Tesla (NASDAQ: TSLA) is set to hold its Earnings Call for the first quarter of 2026 on Wednesday, and there are a lot of interesting things that are swirling around in terms of speculation from investors.

With the company’s executives, including CEO Elon Musk, answering a handful of questions that investors submit through the Say platform, fans want to know a lot of things about a lot of things.

These five questions come from Retail Investors, who are normal, everyday shareholders:

  1. When will we have the Optimus v3 reveal? When will Optimus production start, since we ended the Model S and Model X production earlier than mid-year? What’s the expected Optimus production rate exiting this year? What are the initial targeted skills?
  2. What milestones are you targeting for unsupervised FSD and Robotaxi expansion beyond Austin this year, and how will that drive recurring revenue?
  3. How will Hardware 3 cars reach Unsupervised Full Self-Driving?
  4. When do you expect Unsupervised Full Self-Driving to reach customer cars?
  5. When will Robotaxi expand past its current limited rollout?

Additionally, these are currently the three questions that are slated to be answered by Institutional Firms, which also answer a handful of questions during the call:

  1. Now that FSD has been approved in the Netherlands and is expected to launch across Europe this summer, can you discuss your Robotaxi strategy for the region?
  2. What enabled you to finish the AI5 tapeout early and were there any changes to the original vision?
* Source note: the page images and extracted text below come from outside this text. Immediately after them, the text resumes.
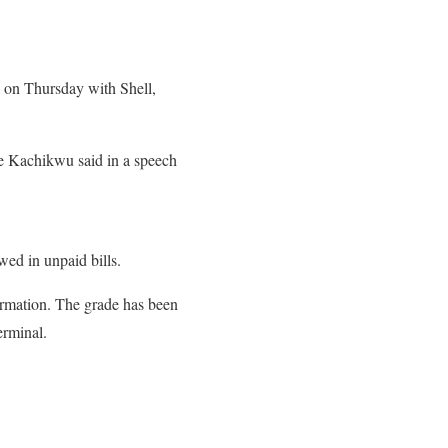
d on Thursday with Shell,
 Kachikwu said in a speech
wed in unpaid bills.
ormation. The grade has been
erminal.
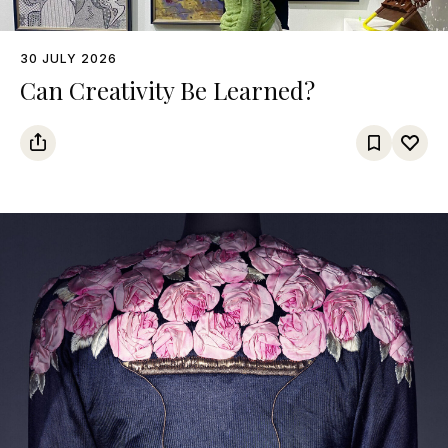
30 JULY 2026
Can Creativity Be Learned?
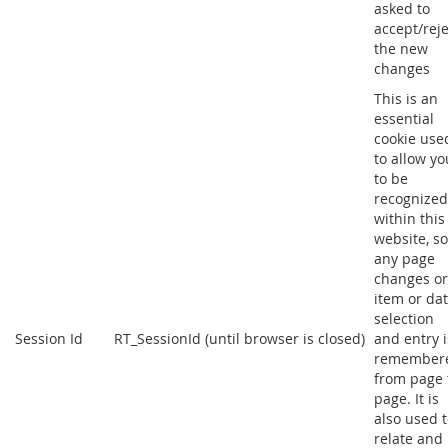
asked to
accept/reje
the new
changes
This is an
essential
cookie use
to allow yo
to be
recognized
within this
website, so
any page
changes or
item or da
selection
Session Id
RT_SessionId (until browser is closed)
and entry i
remember
from page 
page. It is
also used 
relate and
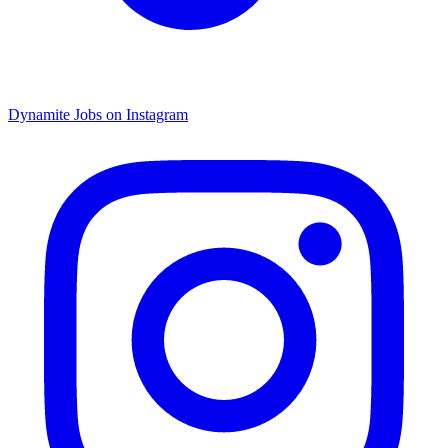
Dynamite Jobs on Instagram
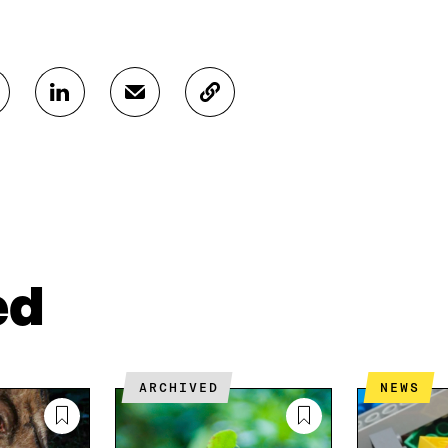
S
S
C
H
H
O
A
A
P
R
R
Y
E
E
A
O
I
R
N
N
T
L
A
I
I
N
C
N
E
L
ed
K
M
E
E
A
L
D
I
I
I
L
N
N
O
K
ARCHIVED
NEWS
O
P
P
E
E
N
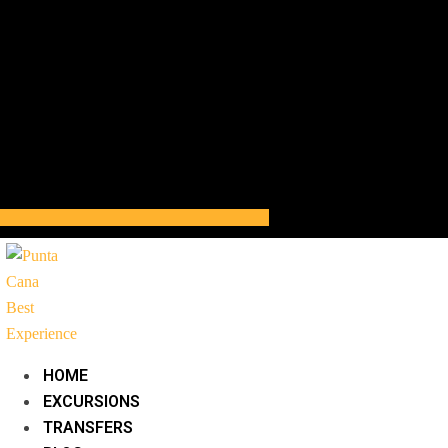
HOME
EXCURSIONS
TRANSFERS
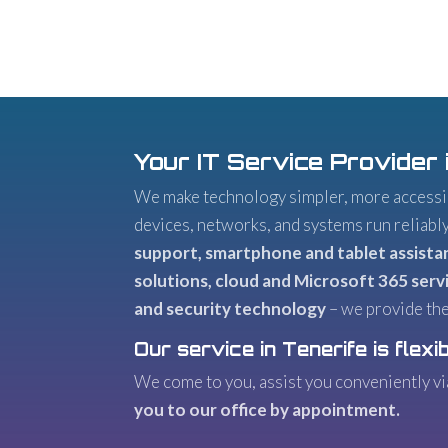
Your IT Service Provider 
We make technology simpler, more accessib
devices, networks, and systems run reliabl
support, smartphone and tablet assista
solutions, cloud and Microsoft 365 servi
and security technology
– we provide the
Our service in Tenerife is flexib
We come to you, assist you conveniently v
you to our office by appointment.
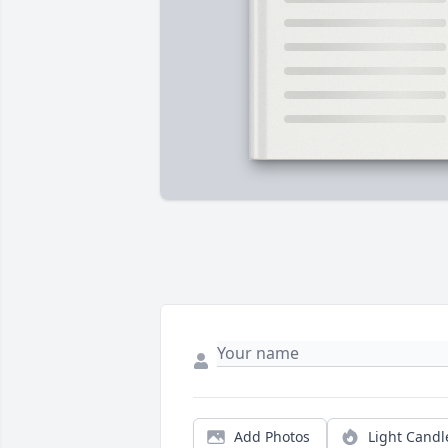
Add Photos
Light Candl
Last week, Elon said AI5 will go into Optimus and the Supercomputer, but one month ago said it would go into the Robotaxi. Has AI5 been dropped from the vehicle roadmap?
  3. Given the recent NHTSA incident filings, can you update us on the Robotaxi safety data? If safety validation remains the primary bottleneck, why not deploy thousands of vehicles to accelerate the removal of the safety driver?

The questions range through every current Tesla project, including FSD expansion and Optimus. However, many of the answers we will get will likely be repetitive answers we’ve heard in the past.

This is especially pertinent when the questions about when Unsupervised FSD will reach customer cars: we know Musk will say that it will happen this year. Is Tesla capable of that? Maybe. But a more transparent answer that is more revealing of a true timeline would be appreciated.

Hardware 3 owners are anxiously awaiting the arrival of FSD v14 Lite, which was promised to them last year for a release sometime this year.

The Earnings Call is set to take place on Wednesday at market close.